> _本文_
######

今日も、世界のこだわりの木製玩具を届けて / 『アトリエ ニキティキ』西川敏子(東京都・武蔵野市)

明るい春の始めの光が身体に心地よい。雀の親子が窓越しにこちらをうかがっている。思わず“元気だな”と声をかけたくなる。その時、机の上の一冊の本が、ボクを子供に戻した。その名は『玩具とデザイン アトリエ ニキティキとトイメーカーの歴史』、編者は上條桂子さんという。

行きつけの近所の図書館で初めて出会ったのだが、表紙から非常に印象的だったので今しがた借りてきたものだ。表紙は玩具のパーツだろうか。明るくカラフルなグラフィックがリズミカルで、さまざまなイメージを描かせる。正直言って、上條桂子さんって初めて知る名前だ。ページをパラパラとめくると、西川敏子さんという方が1971年に創業された『アトリエ ニキティキ』の玩具に対する熱い思いと、ヨーロッパの名代の玩具メーカーの奥行のある商品が写真入りで丁寧に紹介されているのである。いくつかは見たこともあるが、ほとんど見たことのないもので、その温かみのある、しかも木製の玩具に引き込まれていくばかりだ。これは面白い。安価なコマーシャリズムに毒されず、健全で優しい心。子供たちの知的好奇心をかきたてる玩具で満ち溢れている。これはじっくり読んでみたいということだ。早速、図書館で借りて中を見ると、『アトリエ ニキティキ』の店舗は我が街の隣、住みたい街のトップで人気の吉祥寺の商店街にあるというではないか。情けない。そんな店があることに気が付かなかったことを恥じると共に、今すぐその店に行ってみたい。西川敏子さんの勧める木製の玩具のテイストに触れてみたいと思ったのだ。

ということで今回のこだわり人は、木製玩具にこだわる『アトリエ 二キティキ』の代表,西川敏子さんに着目させていただいた。子供のみならず、大人にも優しい木製玩具を届けて約50年なんて心はほっこり、何か無性にワクワクさせられるのである。

######

> _課題 A_
本文の内容を2文で要約してください。
これらの記録は本文とは関係がありません。

[データのまとまり]
######

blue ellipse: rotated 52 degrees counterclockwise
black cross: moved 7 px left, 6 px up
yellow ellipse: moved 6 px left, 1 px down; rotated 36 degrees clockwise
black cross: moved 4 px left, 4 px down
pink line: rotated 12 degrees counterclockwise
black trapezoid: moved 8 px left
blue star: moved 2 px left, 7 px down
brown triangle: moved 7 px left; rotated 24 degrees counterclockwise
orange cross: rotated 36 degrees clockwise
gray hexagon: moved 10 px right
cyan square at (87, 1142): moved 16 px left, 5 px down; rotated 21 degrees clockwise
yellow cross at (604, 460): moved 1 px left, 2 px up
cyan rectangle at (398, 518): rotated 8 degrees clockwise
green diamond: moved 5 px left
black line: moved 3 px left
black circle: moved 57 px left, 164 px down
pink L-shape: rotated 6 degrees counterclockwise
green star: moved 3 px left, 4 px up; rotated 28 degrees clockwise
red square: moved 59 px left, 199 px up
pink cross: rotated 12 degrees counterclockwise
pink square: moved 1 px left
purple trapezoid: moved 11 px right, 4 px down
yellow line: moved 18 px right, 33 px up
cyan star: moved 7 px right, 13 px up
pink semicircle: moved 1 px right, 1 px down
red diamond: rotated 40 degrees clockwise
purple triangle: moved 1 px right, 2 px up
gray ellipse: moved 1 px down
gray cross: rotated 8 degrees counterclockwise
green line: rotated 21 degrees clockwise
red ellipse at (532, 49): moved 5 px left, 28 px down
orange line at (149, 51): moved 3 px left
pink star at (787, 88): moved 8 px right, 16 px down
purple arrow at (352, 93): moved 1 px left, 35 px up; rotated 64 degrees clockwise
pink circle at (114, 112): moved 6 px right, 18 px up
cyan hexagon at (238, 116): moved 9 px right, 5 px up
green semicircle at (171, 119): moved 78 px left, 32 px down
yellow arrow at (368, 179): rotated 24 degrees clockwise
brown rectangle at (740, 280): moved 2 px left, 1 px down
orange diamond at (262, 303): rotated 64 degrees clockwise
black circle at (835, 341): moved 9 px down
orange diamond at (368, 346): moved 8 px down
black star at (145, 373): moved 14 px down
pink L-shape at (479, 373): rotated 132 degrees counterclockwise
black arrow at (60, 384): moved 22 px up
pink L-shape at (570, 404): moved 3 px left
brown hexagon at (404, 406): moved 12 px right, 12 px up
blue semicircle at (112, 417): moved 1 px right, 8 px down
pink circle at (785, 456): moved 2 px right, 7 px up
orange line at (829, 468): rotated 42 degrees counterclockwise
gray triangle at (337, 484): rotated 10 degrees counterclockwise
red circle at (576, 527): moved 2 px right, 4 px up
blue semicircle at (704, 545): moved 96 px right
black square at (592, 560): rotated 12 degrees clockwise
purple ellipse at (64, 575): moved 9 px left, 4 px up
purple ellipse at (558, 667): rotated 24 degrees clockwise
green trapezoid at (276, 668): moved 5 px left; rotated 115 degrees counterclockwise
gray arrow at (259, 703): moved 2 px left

######

> _課題 B_
記録の冒頭から「blue star: moved 2 px left, 7 px down」を含む行までを、空行を除いて1行を1つの文字列とするJSONのリストとして書き表してください。

> _解答例 A_
筆者は近所の図書館で『玩具とデザイン アトリエ ニキティキとトイメーカーの歴史』という本に出会い、西川敏子さんが1971年に創業した『アトリエ ニキティキ』の玩具への熱い思いと、ヨーロッパの玩具メーカーの温かみのある木製玩具の紹介に引き込まれた。その店舗が隣の吉祥寺の商店街にあると知った筆者は、今回のこだわり人として、木製玩具を約50年届けてきた代表の西川敏子さんに着目した。

> _解答例 B_
[
  "blue ellipse: rotated 52 degrees counterclockwise",
  "black cross: moved 7 px left, 6 px up",
  "yellow ellipse: moved 6 px left, 1 px down; rotated 36 degrees clockwise",
  "black cross: moved 4 px left, 4 px down",
  "pink line: rotated 12 degrees counterclockwise",
  "black trapezoid: moved 8 px left",
  "blue star: moved 2 px left, 7 px down"
]